A quest’ultimo riguardo, sono molto importanti gli standard di sicurezza che i fornitori implementeranno nei loro dispositivi e servizi digitali per collegarsi con l’impresa cliente. Ed ecco che qui si evidenzia appieno quel ruolo economico della cybersicurezza di cui si diceva in precedenza, la quale si avvia a divenire un asset importantissimo nei processi di internazionalizzazione, assai più di quanto dica quel risicato, seppur significativo, 1% messo in risalto dall’indagine Inapp. Ci si può chiedere, allora, quali modelli di sicurezza cibernetica saranno state in grado di mettere in campo le imprese nazionali, nel servire i loro clienti nei mercati globali, per adempiere alla loro parte di sicurezza, nella gestione complessiva del sistema. La sicurezza cibernetica richiede, tuttavia, investimenti di non di poco conto per cui la progettazione security by design non è sempre facilmente praticabile considerate le risorse finanziarie e umane delle PMI e della stessa Pa, centrale e locale. Ben vengano, quindi, tutte le forme di sostegno per la loro implementazione, soprattutto nelle piccole realtà organizzative.
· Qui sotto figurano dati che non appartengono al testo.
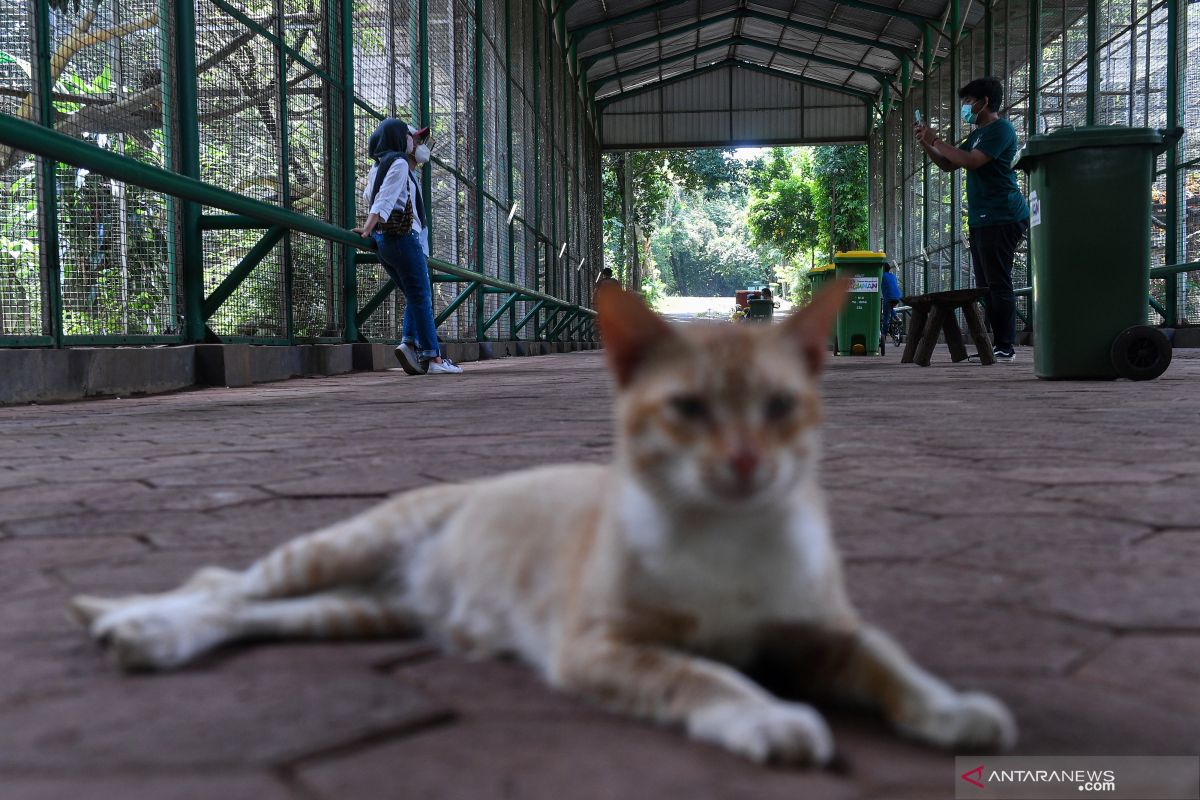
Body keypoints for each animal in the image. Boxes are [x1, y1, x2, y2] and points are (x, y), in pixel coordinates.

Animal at [72, 281, 1012, 762]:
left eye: (781, 407)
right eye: (688, 409)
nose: (747, 463)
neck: (729, 538)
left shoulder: (829, 631)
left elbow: (891, 662)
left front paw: (956, 710)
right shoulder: (597, 645)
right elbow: (701, 677)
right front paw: (768, 716)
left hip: (360, 608)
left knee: (259, 612)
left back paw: (143, 634)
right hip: (343, 543)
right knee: (223, 586)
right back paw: (139, 624)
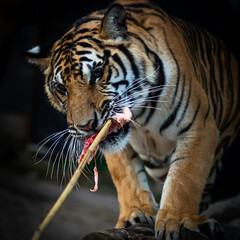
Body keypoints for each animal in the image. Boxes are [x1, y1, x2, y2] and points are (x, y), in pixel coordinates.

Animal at [25, 0, 239, 239]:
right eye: (62, 88)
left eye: (97, 73)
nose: (86, 126)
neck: (142, 117)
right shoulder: (115, 142)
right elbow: (125, 176)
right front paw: (135, 214)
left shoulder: (199, 125)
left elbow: (185, 178)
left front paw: (180, 221)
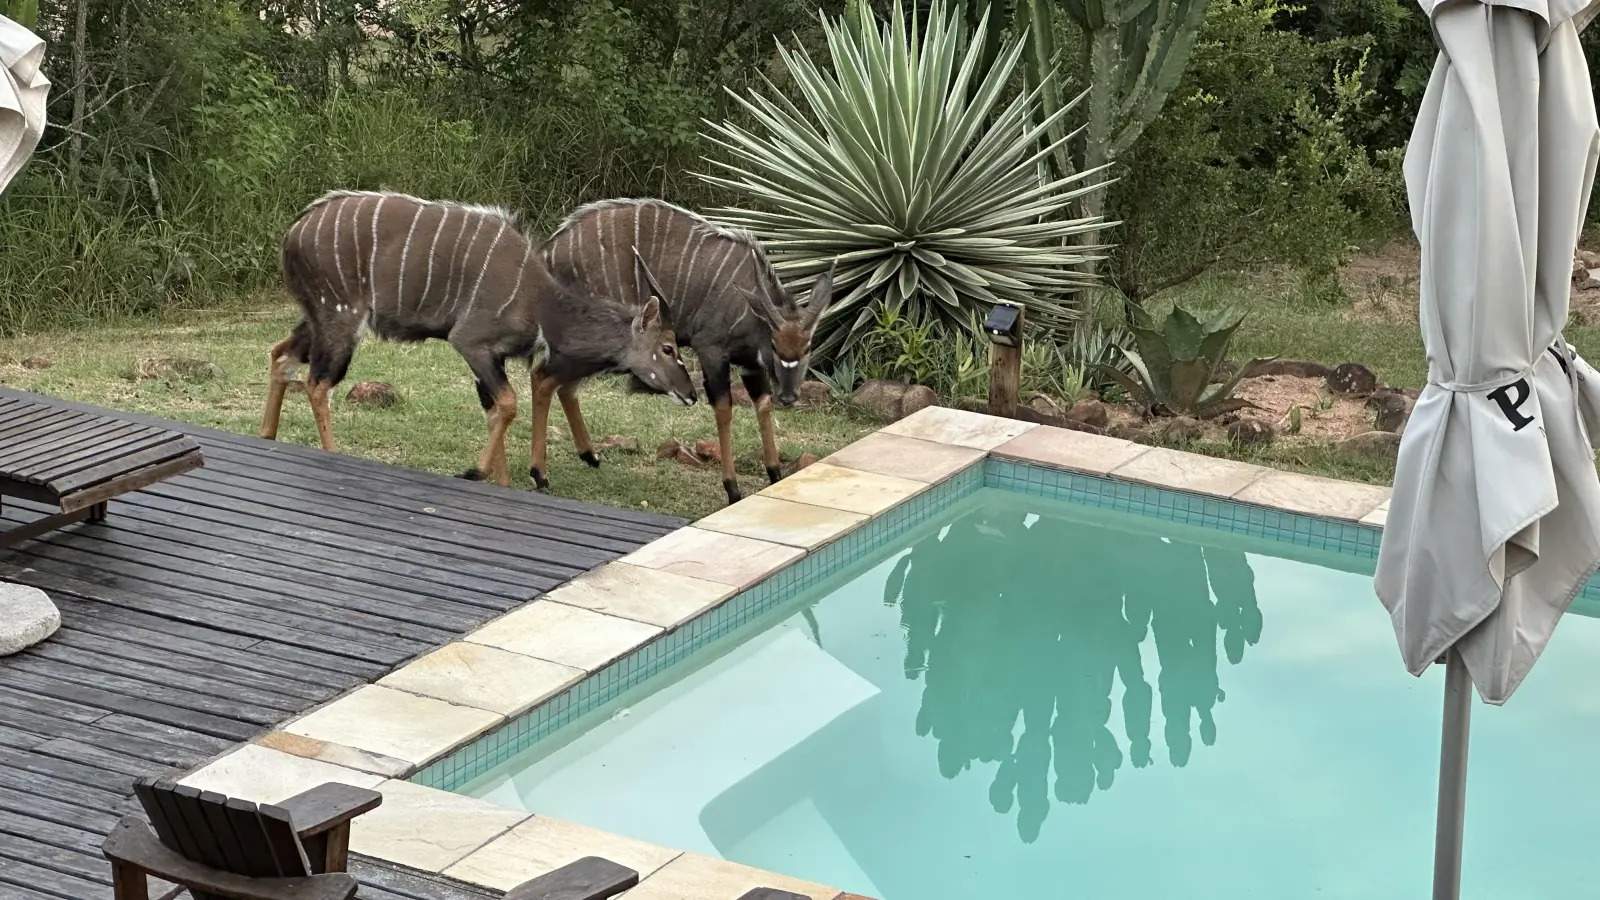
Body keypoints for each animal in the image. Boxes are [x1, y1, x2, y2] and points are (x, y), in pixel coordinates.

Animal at [259, 187, 697, 483]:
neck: (541, 303)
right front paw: (473, 472)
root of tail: (292, 232)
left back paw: (267, 436)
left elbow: (494, 409)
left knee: (281, 354)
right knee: (318, 384)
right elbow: (508, 404)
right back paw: (333, 454)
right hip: (341, 320)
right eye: (668, 347)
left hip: (316, 317)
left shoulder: (492, 357)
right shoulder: (470, 343)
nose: (691, 394)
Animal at [547, 197, 832, 506]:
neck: (748, 309)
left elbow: (763, 405)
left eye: (807, 347)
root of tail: (549, 251)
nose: (789, 396)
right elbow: (723, 409)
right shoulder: (711, 351)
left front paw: (775, 476)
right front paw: (732, 489)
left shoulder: (750, 366)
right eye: (775, 345)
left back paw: (589, 457)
Pur con questa consapevolezza di fondo, è tuttavia importante comprendere che l’attuale processo di digitalizzazione non può che avere alle proprie fondamenta quello della cybersicurezza. Un’ulteriore domanda, difatti, potrebbe essere quella di chiedersi se un fondo di investimento oppure un’azienda estera sarebbero disposti a dare credito a un’impresa italiana che non soddisfa i requisiti minimi di sicurezza informatica. Col rischio concreto di divenire l’anello debole di un sistema complesso e interdipendente, a livello globale. Ciò vale evidentemente anche per l’intero Paese nel suo complesso, a salvaguardia non solo della propria sovranità digitale, ma anche di quella dei propri alleati e questo può spiegare assai bene anche il recente attivismo governativo in tale campo, anche mediante la costituzione dell’Agenzia per la cybersicurezza nazionale, avvenuta nell’agosto scorso.
Nei prossimi anni, quelli decisivi per i prossimi venturi equilibri geopolitici, lo spazio cibernetico nazionale sarà stato in grado di risolvere positivamente la sfida della sicurezza e proporsi come un alleato affidabile nei confronti dei propri partners strategici? L’ovvia conseguenza di tutto ciò è che quanta più sicurezza cibernetica si sarà stati in grado di iniettare nel sistema nazionale, maggiore sarà la prosperità economica che ne deriverà per le imprese, per la Pubblica amministrazione e per il Paese intero.